• _ACTIVITY_
Write every entry out again with no changes, and leave the images behind.

Saved data entries
*****

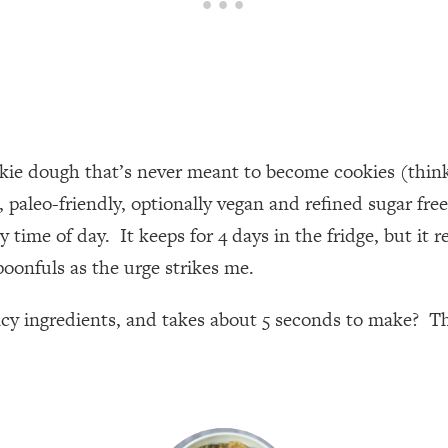
okie dough that’s never meant to become cookies (think 
ee, paleo-friendly, optionally vegan and refined sugar f
 time of day. It keeps for 4 days in the fridge, but it r
poonfuls as the urge strikes me.
ncy ingredients, and takes about 5 seconds to make? The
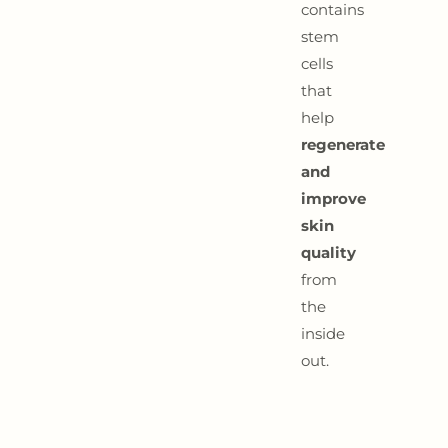
contains
stem
cells
that
help
regenerate
and
improve
skin
quality
from
the
inside
out.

*****

• _ANSWER_
okie dough that’s never meant to become cookies (think 
ee, paleo-friendly, optionally vegan and refined sugar f
 time of day. It keeps for 4 days in the fridge, but it r
poonfuls as the urge strikes me.
ncy ingredients, and takes about 5 seconds to make? The
contains
stem
cells
that
help
regenerate
and
improve
skin
quality
from
the
inside
out.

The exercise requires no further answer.